Saturday, 27 September 2025

511. Hotel Du Vin, Birmingham.

 

  I attended a dinner at Birmingham’s Hotel du Vin in Church Street, nextdoor neighbour to the Grand Hotel. This was my first visit there although, as reported in several previous blogs, I have dined at the Stratford upon Avon branch on a number of occasions and found the food there to be generally very enjoyable and I had watched a cooking demonstration by the Hotel du Vin’s Group Director, Matt Powell, who prepared a fine looking Mont Blanc at this year’s Colmore Food Festival.

  It has to be said that the entrance area of the hotel, which in a previous life was the Birmingham Eye Hospital, is chic and exciting and has a bit of razzamatazz about it. The dinner was for forty people and those present included the former West Midlands Mayor, Sir Andy Street, and the Shadow Chancellor of the Exchequer, Mel Stride, interesting people to listen to in this setting when the present government seems to be doing everything in its power to wreck the hospitality industry, miserable visu.




  We started with what was described as a ‘spring vegetable soup’, somewhat displaced in time as autumn is now well advanced.
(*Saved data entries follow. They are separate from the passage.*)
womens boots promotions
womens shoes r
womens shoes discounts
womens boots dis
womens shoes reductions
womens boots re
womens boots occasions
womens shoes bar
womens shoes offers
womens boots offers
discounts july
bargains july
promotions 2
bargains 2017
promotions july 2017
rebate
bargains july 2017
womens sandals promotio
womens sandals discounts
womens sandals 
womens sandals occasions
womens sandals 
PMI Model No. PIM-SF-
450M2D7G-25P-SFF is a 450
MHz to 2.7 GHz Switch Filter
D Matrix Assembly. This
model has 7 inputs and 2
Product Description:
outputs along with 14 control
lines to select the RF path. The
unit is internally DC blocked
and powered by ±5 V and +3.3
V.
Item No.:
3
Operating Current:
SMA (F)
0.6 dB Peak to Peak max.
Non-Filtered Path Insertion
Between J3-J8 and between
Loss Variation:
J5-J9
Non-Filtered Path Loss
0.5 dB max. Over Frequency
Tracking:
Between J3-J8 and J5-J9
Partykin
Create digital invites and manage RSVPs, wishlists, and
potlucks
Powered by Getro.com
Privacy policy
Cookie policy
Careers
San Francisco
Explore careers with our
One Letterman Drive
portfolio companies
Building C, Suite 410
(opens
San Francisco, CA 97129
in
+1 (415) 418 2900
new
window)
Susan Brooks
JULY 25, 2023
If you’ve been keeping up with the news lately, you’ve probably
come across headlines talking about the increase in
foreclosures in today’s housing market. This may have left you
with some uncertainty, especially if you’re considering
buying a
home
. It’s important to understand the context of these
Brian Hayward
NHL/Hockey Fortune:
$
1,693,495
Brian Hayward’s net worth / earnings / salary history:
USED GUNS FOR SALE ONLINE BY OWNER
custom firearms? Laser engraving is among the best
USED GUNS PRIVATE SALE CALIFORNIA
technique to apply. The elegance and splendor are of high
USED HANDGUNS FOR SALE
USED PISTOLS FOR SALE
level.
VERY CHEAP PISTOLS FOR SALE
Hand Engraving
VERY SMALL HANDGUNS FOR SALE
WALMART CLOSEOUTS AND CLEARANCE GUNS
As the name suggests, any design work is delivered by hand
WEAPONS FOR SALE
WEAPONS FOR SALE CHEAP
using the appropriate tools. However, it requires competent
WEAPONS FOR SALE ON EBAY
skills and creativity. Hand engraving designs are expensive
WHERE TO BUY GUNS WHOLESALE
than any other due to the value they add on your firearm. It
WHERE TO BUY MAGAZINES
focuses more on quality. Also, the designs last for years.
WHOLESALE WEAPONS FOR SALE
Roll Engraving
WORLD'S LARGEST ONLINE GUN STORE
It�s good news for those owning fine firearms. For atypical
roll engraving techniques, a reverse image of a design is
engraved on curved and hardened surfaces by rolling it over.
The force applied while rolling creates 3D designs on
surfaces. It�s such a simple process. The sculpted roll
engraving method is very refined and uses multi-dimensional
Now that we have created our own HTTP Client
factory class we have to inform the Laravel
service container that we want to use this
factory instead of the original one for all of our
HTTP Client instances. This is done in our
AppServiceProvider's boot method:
It looked spookily murky and one wondered what lurked beneath the surface but on plunging one’s spoon into the depths what was met was thoroughly enjoyable. There was a brunoise of very nicely cooked vegetables in a light, tasty broth with particularly pleasing bits of fennel and a very nicely judged underlying taste of tarragon. 

Next, for the main, braised ox cheek was served as bouef Bourguignon in luxurious, silky sauce with charming, sweet shallots and button mushrooms. There was also a reasonably successful mash, a little cloying, and some very nicely cooked new potatoes and some almost garishly green beans which were reasonably tender. On the whole this was a satisfactory dish but somewhat unexciting and less than lukewarm. I am pretty tired of ox cheek (I did not choose the menu) but I appreciate that when cooking for forty people, slow cooking cheek like this makes the process pretty simple and it isn’t easy to get forty dishes and keep them as warm as they should be. On the other hand, just because something is not easy it doesn’t mean that it shouldn’t be done. If I am going to ear ox cheek repeatedly everytime I attend an organised dinner perhaps chefs could steal an arch from Tom Shepherd and serve it as alive. To annEnglishman the mere word, “pie” has a draw to it.

  


    There was a competent crème brûlée to close - a little ramekin of custard with a crispy top to it will rarely displease anyone unless incompetently handled but this was a crème brûlée not striving to reach the heights (one thinks back to Glynn Purnell’s 10-10-10 egg surprise and is downcast at the demise of Purnell’s). Perhaps chef might have served a neat little sable biscuit to lift this dish up from the level of strictly basic.



  This was standard mass cooking for a large group and was generally quite edible and did what it said on the label (though how much more pleasurable it might have been served warm or even hot and with some extra element to jazz it up a bit.

Rating:- 🌛🌛

26 September 2025.

Former West Midlands Mayor, Andy Street


Shadow chancellor of the Exchequer, Mel Stride.